Miss Zheng, who is the second most famous Chinese tennis player in the world but is not well known outside China — her compatriot Li Na easily won her second-round match first thing in the morning before the first rains — hits very hard, but not, normally, as hard as Venus Williams. She stands five feet and a half to Venus’s six-one. She is small and mighty, Venus is tall svelte and mighty. They are both supremely intelligent tennis players, always more aware than almost any opponent of what is going on — on both sides of the net.
Jie, who is from Cheng Du — probably their Kansas, but what do I know? — uses, to great effect, a playing style known as “counterpunching,” which means she reacts to the other’s might. This is the basic principle of a variety of Oriental fighting styles, which consist of using the enemy’s own weight, or tactics, or what not, against him. You may recall that during the Vietnam war — but never mind. Miss Zheng is a fantastic counterpuncher because, additionally, she has one of the finest shot-making skills in the contemporary game and a court vision that calculates where best to place the ball in relation to the location and probable motion of the other fellow, girl rather.

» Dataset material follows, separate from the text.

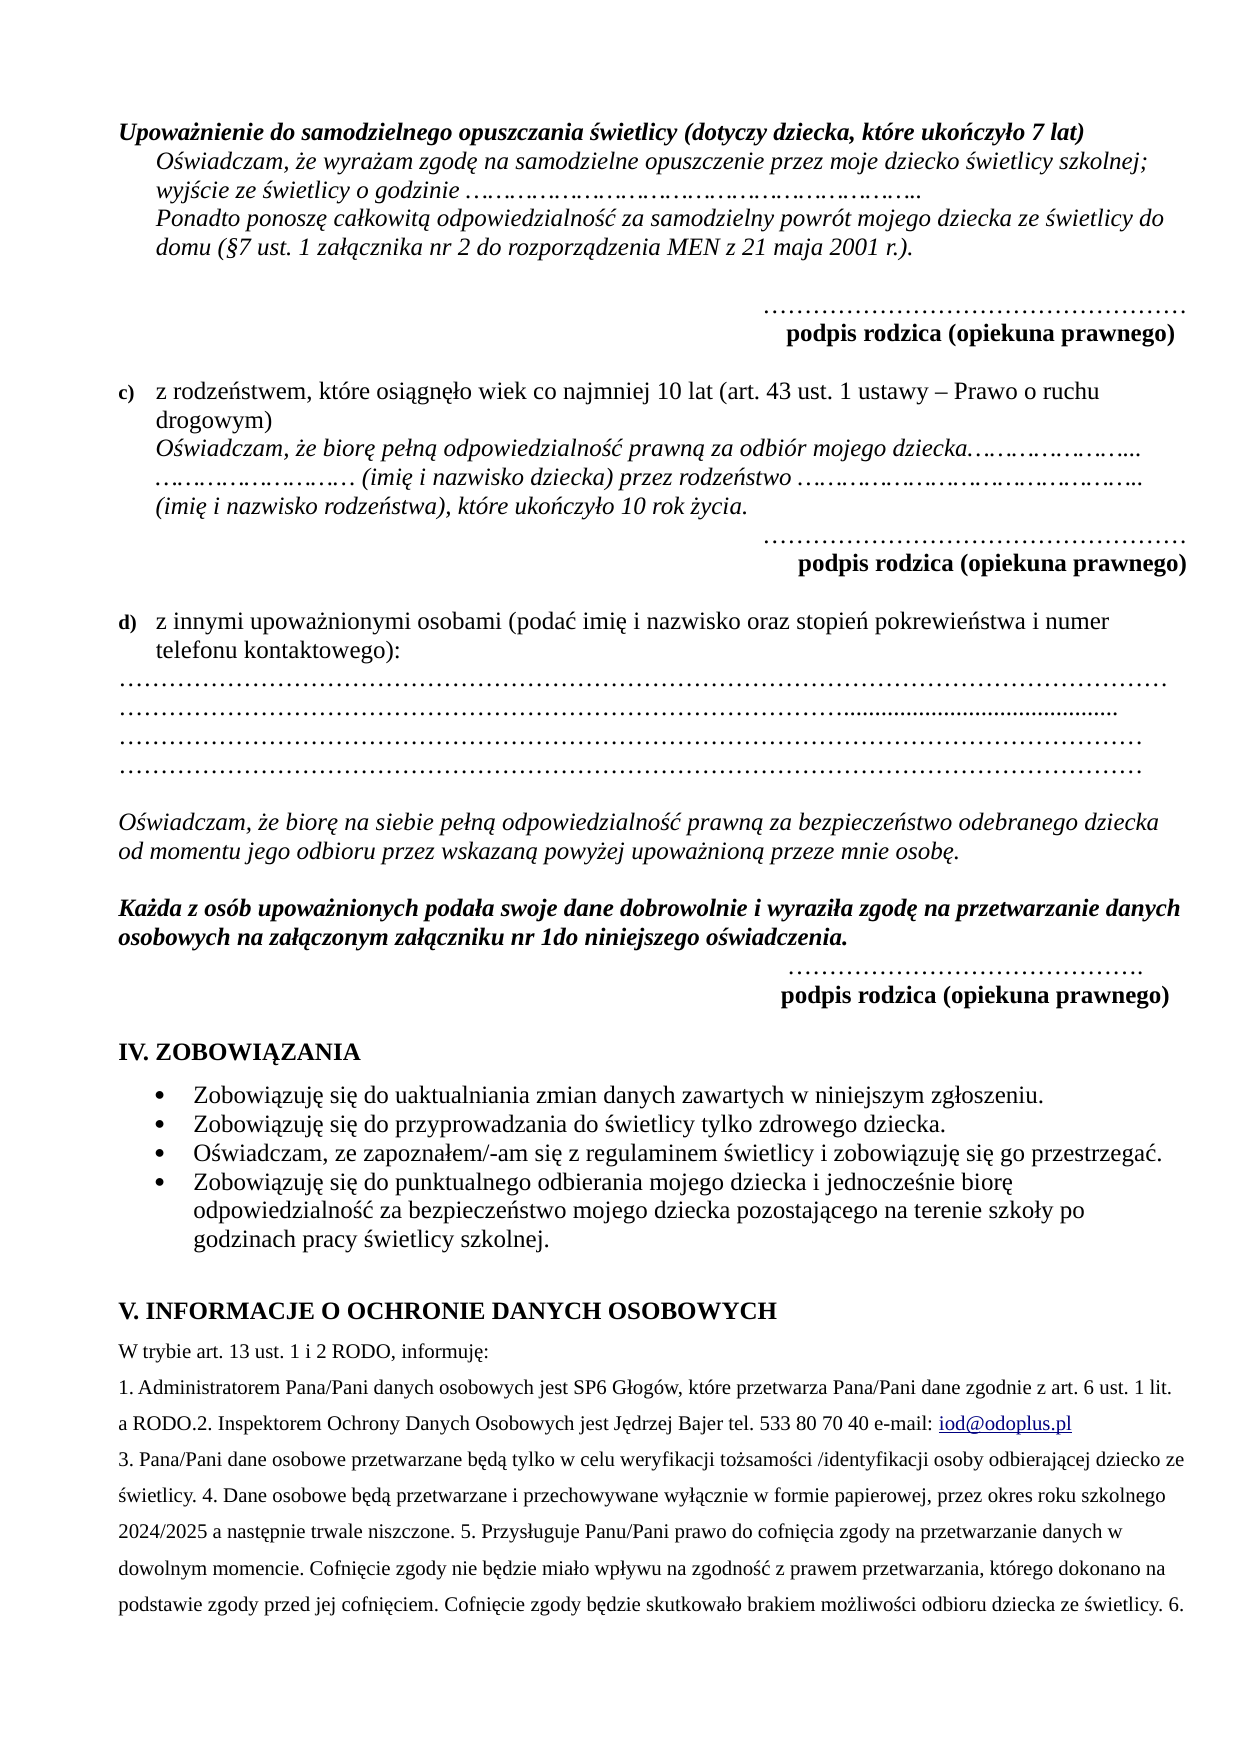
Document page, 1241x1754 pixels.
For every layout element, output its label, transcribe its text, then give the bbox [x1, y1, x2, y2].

Thus we see that “playing the ball” involves thinking about the other party, but it still comes down to hitting the ball where they ain’t, or setting it up so they will have to return it to where you can hit it away from them.
This is not news to Venus Williams, whose own talent for placing shots and catching whatever you send her is second to none. This is not the same as counterpunching but it counters the counter punch.

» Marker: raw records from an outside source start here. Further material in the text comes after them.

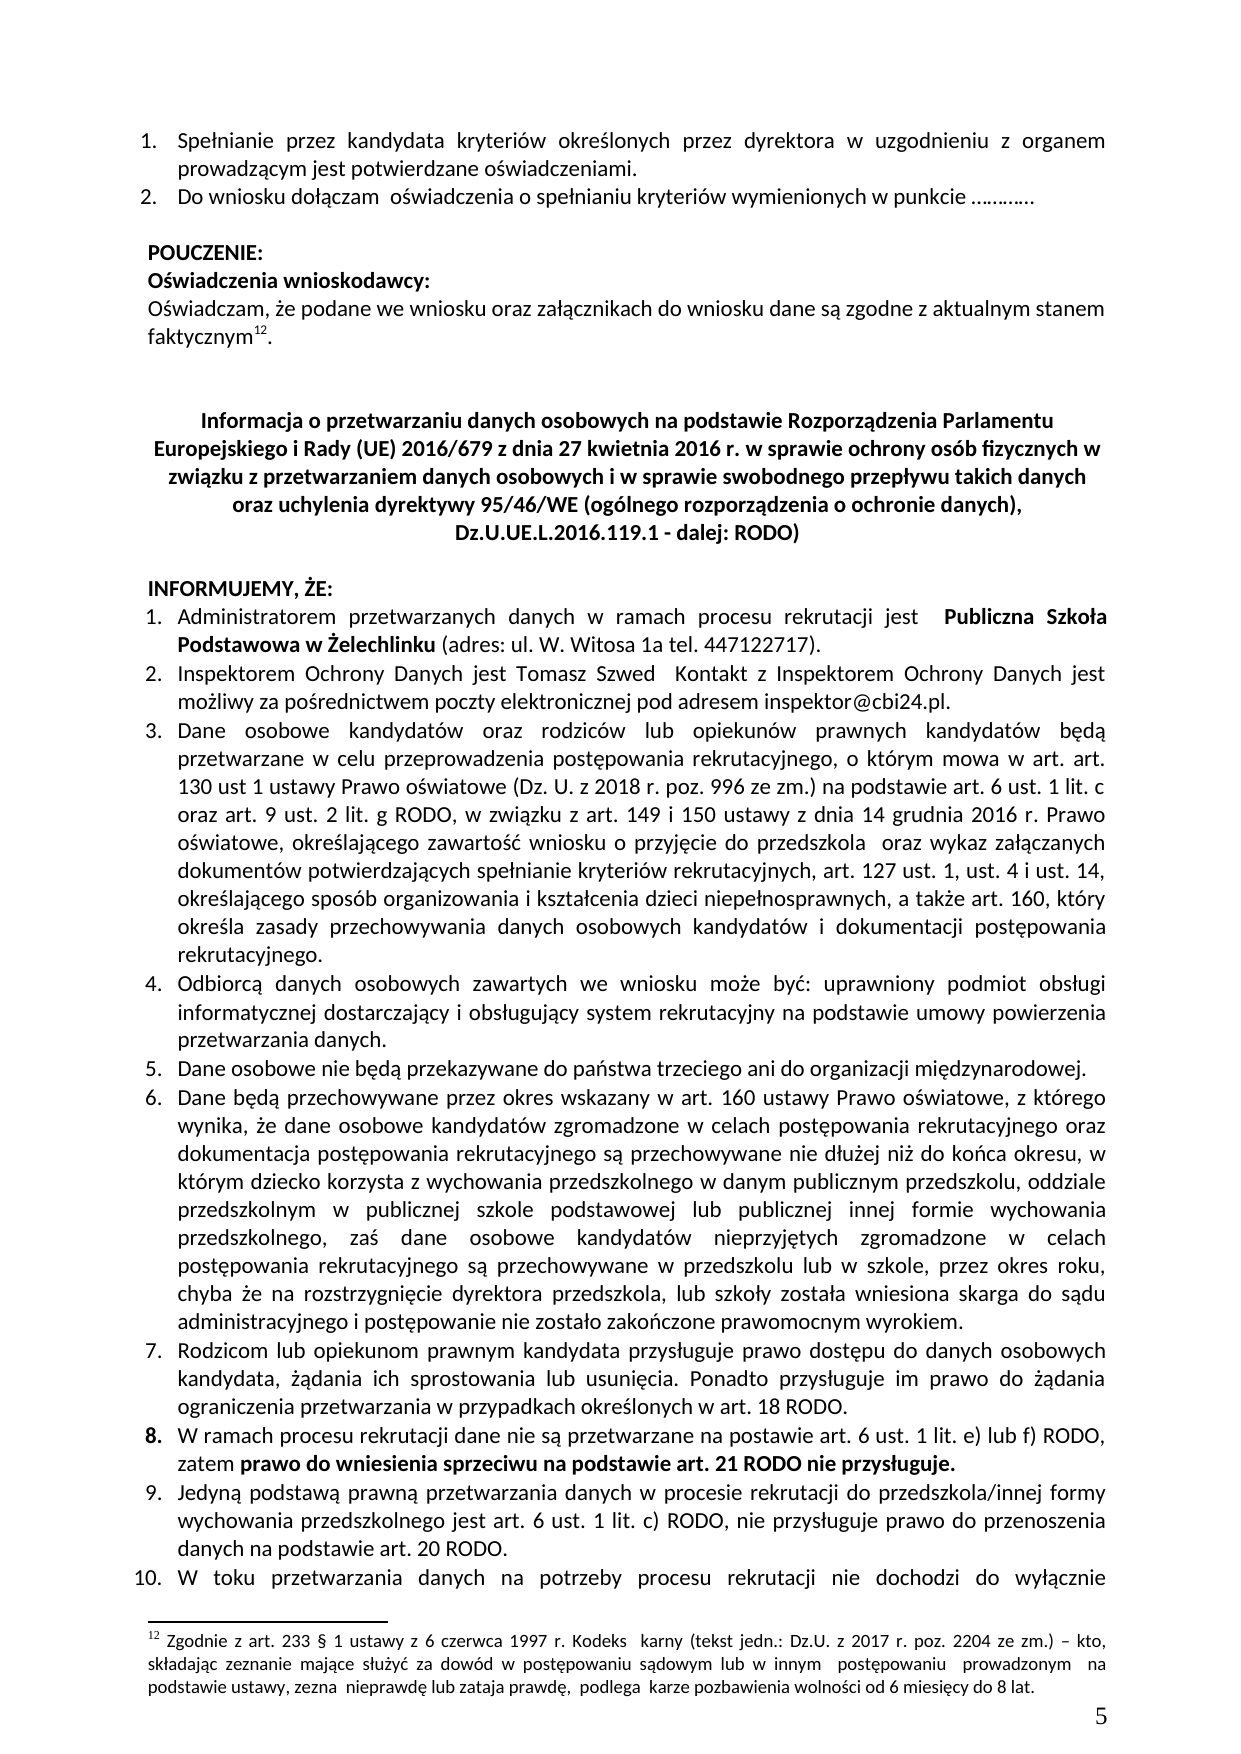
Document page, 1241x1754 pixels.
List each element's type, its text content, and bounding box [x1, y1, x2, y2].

list Spełnianie przez kandydata kryteriów określonych przez dyrektora w uzgodnieniu z organem prowadzącym jest potwierdzane oświadczeniami. [140, 126, 1107, 182]
list Administratorem przetwarzanych danych w ramach procesu rekrutacji jest Publiczna Szkoła Podstawowa w Żelechlinku (adres: ul. W. Witosa 1a tel. 447122717). [162, 602, 1107, 658]
list Dane osobowe nie będą przekazywane do państwa trzeciego ani do organizacji międzynarodowej. [162, 1054, 1107, 1082]
list W ramach procesu rekrutacji dane nie są przetwarzane na postawie art. 6 ust. 1 lit. e) lub f) RODO, zatem prawo do wniesienia sprzeciwu na podstawie art. 21 RODO nie przysługuje. [162, 1421, 1107, 1477]
list Dane będą przechowywane przez okres wskazany w art. 160 ustawy Prawo oświatowe, z którego wynika, że dane osobowe kandydatów zgromadzone w celach postępowania rekrutacyjnego oraz dokumentacja postępowania rekrutacyjnego są przechowywane nie dłużej niż do końca okresu, w którym dziecko korzysta z wychowania przedszkolnego w danym publicznym przedszkolu, oddziale przedszkolnym w publicznej szkole podstawowej lub publicznej innej formie wychowania przedszkolnego, zaś dane osobowe kandydatów nieprzyjętych zgromadzone w celach postępowania rekrutacyjnego są przechowywane w przedszkolu lub w szkole, przez okres roku, chyba że na rozstrzygnięcie dyrektora przedszkola, lub szkoły została wniesiona skarga do sądu administracyjnego i postępowanie nie zostało zakończone prawomocnym wyrokiem. [162, 1083, 1107, 1336]
subtitle Oświadczenia wnioskodawcy: [148, 266, 1107, 294]
list W toku przetwarzania danych na potrzeby procesu rekrutacji nie dochodzi do wyłącznie [162, 1563, 1107, 1591]
list Jedyną podstawą prawną przetwarzania danych w procesie rekrutacji do przedszkola/innej formy wychowania przedszkolnego jest art. 6 ust. 1 lit. c) RODO, nie przysługuje prawo do przenoszenia danych na podstawie art. 20 RODO. [162, 1478, 1107, 1562]
list Inspektorem Ochrony Danych jest Tomasz Szwed Kontakt z Inspektorem Ochrony Danych jest możliwy za pośrednictwem poczty elektronicznej pod adresem inspektor@cbi24.pl. [162, 659, 1107, 715]
list Do wniosku dołączam oświadczenia o spełnianiu kryteriów wymienionych w punkcie ………… [140, 182, 1107, 210]
list Rodzicom lub opiekunom prawnym kandydata przysługuje prawo dostępu do danych osobowych kandydata, żądania ich sprostowania lub usunięcia. Ponadto przysługuje im prawo do żądania ograniczenia przetwarzania w przypadkach określonych w art. 18 RODO. [162, 1336, 1107, 1420]
list Dane osobowe kandydatów oraz rodziców lub opiekunów prawnych kandydatów będą przetwarzane w celu przeprowadzenia postępowania rekrutacyjnego, o którym mowa w art. art. 130 ust 1 ustawy Prawo oświatowe (Dz. U. z 2018 r. poz. 996 ze zm.) na podstawie art. 6 ust. 1 lit. c oraz art. 9 ust. 2 lit. g RODO, w związku z art. 149 i 150 ustawy z dnia 14 grudnia 2016 r. Prawo oświatowe, określającego zawartość wniosku o przyjęcie do przedszkola oraz wykaz załączanych dokumentów potwierdzających spełnianie kryteriów rekrutacyjnych, art. 127 ust. 1, ust. 4 i ust. 14, określającego sposób organizowania i kształcenia dzieci niepełnosprawnych, a także art. 160, który określa zasady przechowywania danych osobowych kandydatów i dokumentacji postępowania rekrutacyjnego. [162, 716, 1107, 968]
text Informacja o przetwarzaniu danych osobowych na podstawie Rozporządzenia Parlamentu Europejskiego i Rady (UE) 2016/679 z dnia 27 kwietnia 2016 r. w sprawie ochrony osób fizycznych w związku z przetwarzaniem danych osobowych i w sprawie swobodnego przepływu takich danych oraz uchylenia dyrektywy 95/46/WE (ogólnego rozporządzenia o ochronie danych), Dz.U.UE.L.2016.119.1 - dalej: RODO) [148, 406, 1107, 546]
text Zgodnie z art. 233 § 1 ustawy z 6 czerwca 1997 r. Kodeks karny (tekst jedn.: Dz.U. z 2017 r. poz. 2204 ze zm.) – kto, składając zeznanie mające służyć za dowód w postępowaniu sądowym lub w innym postępowaniu prowadzonym na podstawie ustawy, zezna nieprawdę lub zataja prawdę, podlega karze pozbawienia wolności od 6 miesięcy do 8 lat. [148, 1628, 1107, 1698]
text INFORMUJEMY, ŻE: [148, 574, 1107, 602]
list Odbiorcą danych osobowych zawartych we wniosku może być: uprawniony podmiot obsługi informatycznej dostarczający i obsługujący system rekrutacyjny na podstawie umowy powierzenia przetwarzania danych. [162, 969, 1107, 1054]
subtitle POUCZENIE: [148, 238, 1107, 266]
text Oświadczam, że podane we wniosku oraz załącznikach do wniosku dane są zgodne z aktualnym stanem faktycznym. [148, 294, 1107, 350]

In the first set, it did not. Miss Zheng broke her opponent early and then broke again — at love! — when Miss Williams served at 3-5. This was hardly the end, as Venus, with a keen sense of what she was up against, changed her game in the second set, whose score, 6-3, does not reflect how hard both women fought it out. Miss Williams varied her strokes to hit the ball more lightly, making Jie Zheng over-hit. The stats are telling: where she made only five unforced errors in the first set, the number rose to 12 in the second.

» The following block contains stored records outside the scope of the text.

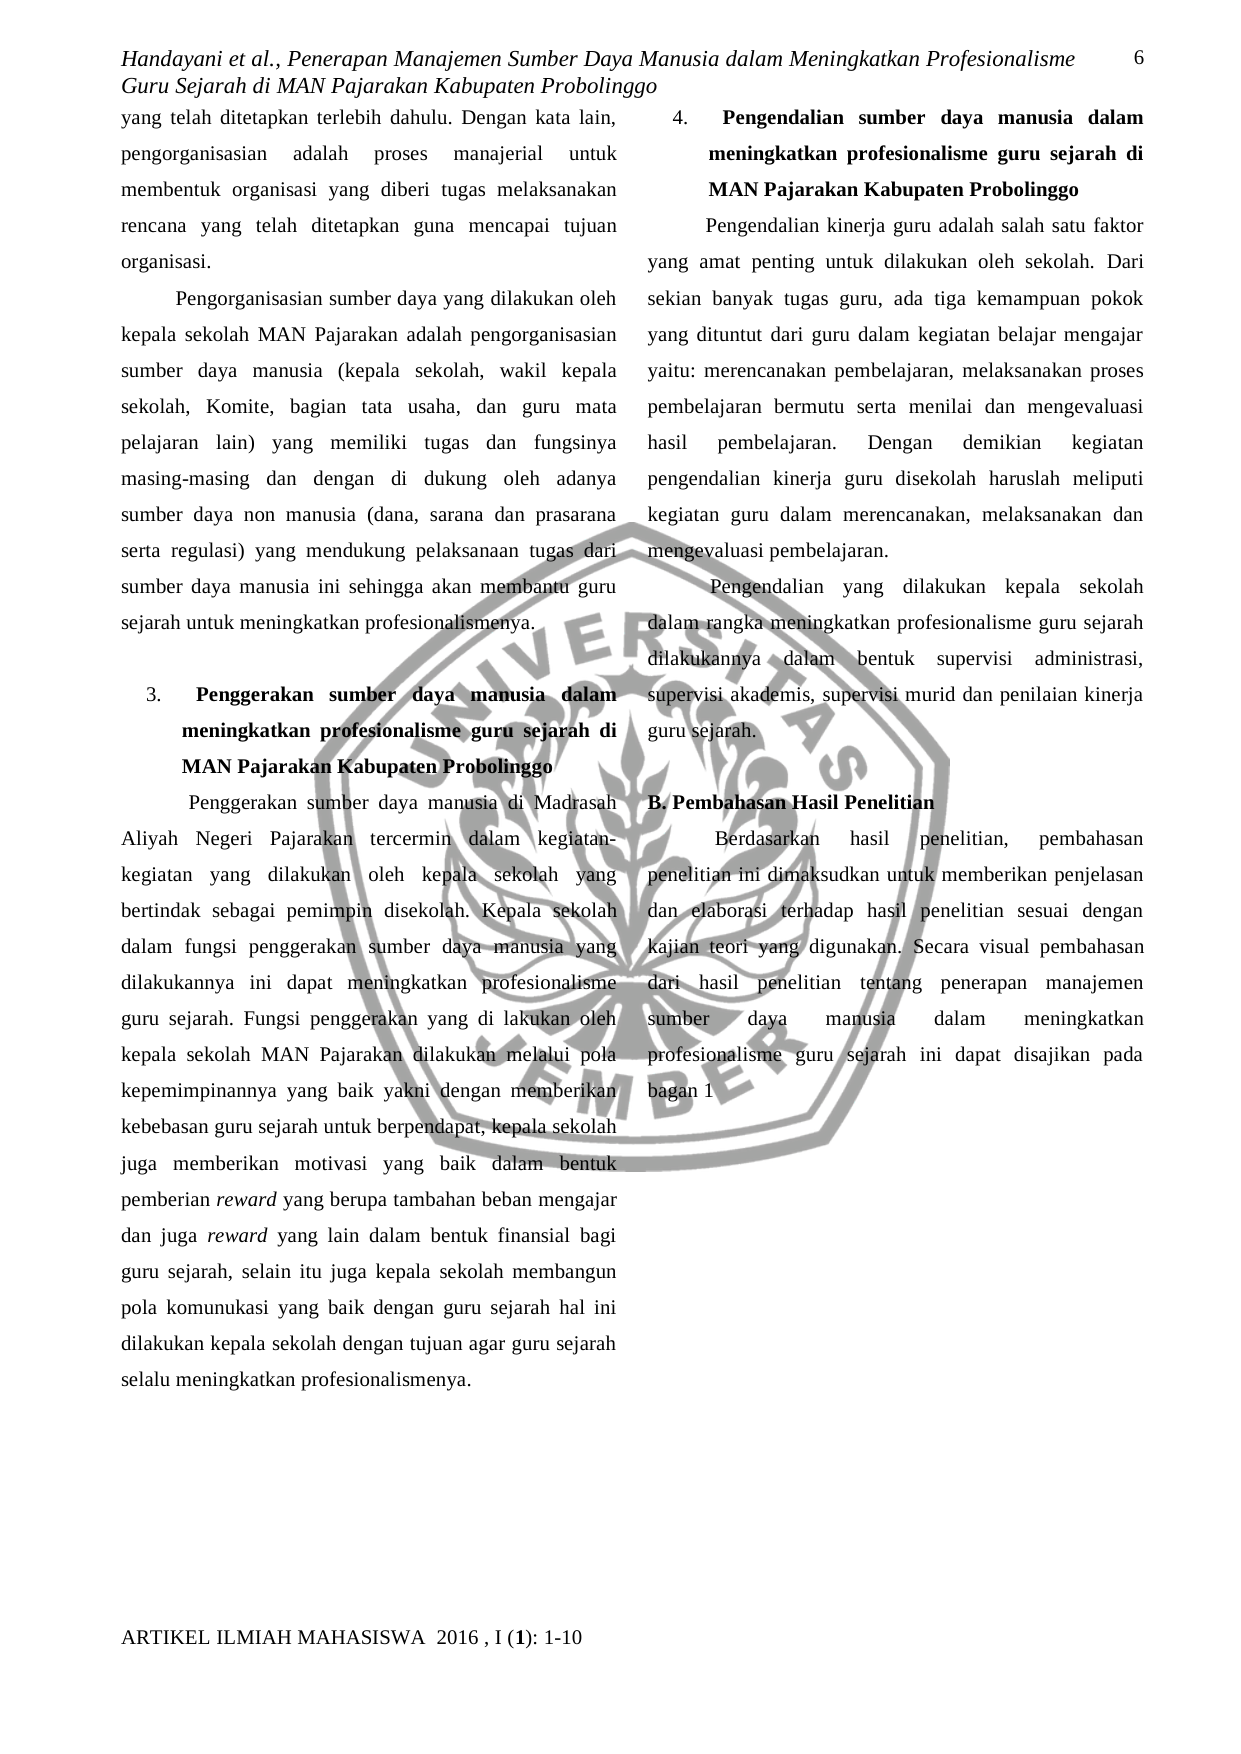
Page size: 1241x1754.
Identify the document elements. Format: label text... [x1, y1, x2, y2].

list Penggerakan sumber daya manusia dalam meningkatkan profesionalisme guru sejarah di MAN Pajarakan Kabupaten Probolinggo [146, 682, 617, 778]
text Pengendalian yang dilakukan kepala sekolah dalam rangka meningkatkan profesionalisme guru sejarah dilakukannya dalam bentuk supervisi administrasi, supervisi akademis, supervisi murid dan penilaian kinerja guru sejarah. [647, 574, 1144, 742]
picture [241, 447, 1024, 1247]
text B. Pembahasan Hasil Penelitian [647, 790, 1144, 814]
list Pengendalian kinerja guru adalah salah satu faktor yang amat penting untuk dilakukan oleh sekolah. Dari sekian banyak tugas guru, ada tiga kemampuan pokok yang dituntut dari guru dalam kegiatan belajar mengajar yaitu: merencanakan pembelajaran, melaksanakan proses pembelajaran bermutu serta menilai dan mengevaluasi hasil pembelajaran. Dengan demikian kegiatan pengendalian kinerja guru disekolah haruslah meliputi kegiatan guru dalam merencanakan, melaksanakan dan mengevaluasi pembelajaran. [647, 213, 1144, 562]
list Penggerakan sumber daya manusia di Madrasah Aliyah Negeri Pajarakan tercermin dalam kegiatan- kegiatan yang dilakukan oleh kepala sekolah yang bertindak sebagai pemimpin disekolah. Kepala sekolah dalam fungsi penggerakan sumber daya manusia yang dilakukannya ini dapat meningkatkan profesionalisme guru sejarah. Fungsi penggerakan yang di lakukan oleh kepala sekolah MAN Pajarakan dilakukan melalui pola kepemimpinannya yang baik yakni dengan memberikan kebebasan guru sejarah untuk berpendapat, kepala sekolah juga memberikan motivasi yang baik dalam bentuk pemberian reward yang berupa tambahan beban mengajar dan juga reward yang lain dalam bentuk finansial bagi guru sejarah, selain itu juga kepala sekolah membangun pola komunukasi yang baik dengan guru sejarah hal ini dilakukan kepala sekolah dengan tujuan agar guru sejarah selalu meningkatkan profesionalismenya. [121, 790, 617, 1391]
text yang telah ditetapkan terlebih dahulu. Dengan kata lain, pengorganisasian adalah proses manajerial untuk membentuk organisasi yang diberi tugas melaksanakan rencana yang telah ditetapkan guna mencapai tujuan organisasi. [121, 105, 617, 273]
text Pengorganisasian sumber daya yang dilakukan oleh kepala sekolah MAN Pajarakan adalah pengorganisasian sumber daya manusia (kepala sekolah, wakil kepala sekolah, Komite, bagian tata usaha, dan guru mata pelajaran lain) yang memiliki tugas dan fungsinya masing-masing dan dengan di dukung oleh adanya sumber daya non manusia (dana, sarana dan prasarana serta regulasi) yang mendukung pelaksanaan tugas dari sumber daya manusia ini sehingga akan membantu guru sejarah untuk meningkatkan profesionalismenya. [121, 285, 617, 634]
list Pengendalian sumber daya manusia dalam meningkatkan profesionalisme guru sejarah di MAN Pajarakan Kabupaten Probolinggo [672, 105, 1144, 201]
text Berdasarkan hasil penelitian, pembahasan penelitian ini dimaksudkan untuk memberikan penjelasan dan elaborasi terhadap hasil penelitian sesuai dengan kajian teori yang digunakan. Secara visual pembahasan dari hasil penelitian tentang penerapan manajemen sumber daya manusia dalam meningkatkan profesionalisme guru sejarah ini dapat disajikan pada bagan 1 [647, 826, 1144, 1102]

In the dramatic third set, which went to a tiebreak, the packed stadium was on edge for an hour and a half, screeching and clapping between points. Although heavily partisan, the audience applauded Miss Zheng’s fantastic defensive play, which finally paid off. Serving at 5-5 in the tiebreak, Venus, at the net, netted what for her should have been an easy volley, and with Jie back on serve, she sent a rather listless inside out forehand out of bounds.
Not long after, it was the turn of Agnieszka’s sister Urszula to step on the court at Arthur Ashe Stadium, facing the bright American prospect Sloan Stephens, fresh off a victory over Mandy Minella of Luxembourg. She lost badly, 6-1, 6-1.
On the American men’s side of things, James Blake went forth to battle Ivo Karlovic into the night, having announced his imminent retirement the day before. As night began thinking of morning, the popular child of Yonkers, who gave enormously to the game despite serious injuries and was a great U.S. Davis Cup team member, made his last stand in a point-for-point five set match that ended in a tiebreak. The marvelously deft Brian Baker fell a little short before the durable Australian Lleyton Hewitt, a past champion here, but feisty Tim Smyczek slugged it out and prevailed against another heir to the great Laver-Rosewall legacy, James Duckworth. Who knows? One of these guys may yet end up against the mighty but gentle giant of Tandil, Juan Martin Del Potro, who outlasted a resilient Guillermo Garcia-Lopez in a four-set, four-hour match, or Andy Murray, who dominated the spirited French doubles expert Michael Llodra.
This is a big stage indeed. The huge emotion generated Tuesday by Victoria Duval, the teenager from Haiti beating the great Australian veteran Samantha Stosur (2011 U.S. Open champ), followed by the nail biting excitement of the Williams-Zheng match yesterday: this is, corny as it sounds, what the U.S. Open is all about, with human and athletic drama in a city that has seen it all and never tires of seeing it again.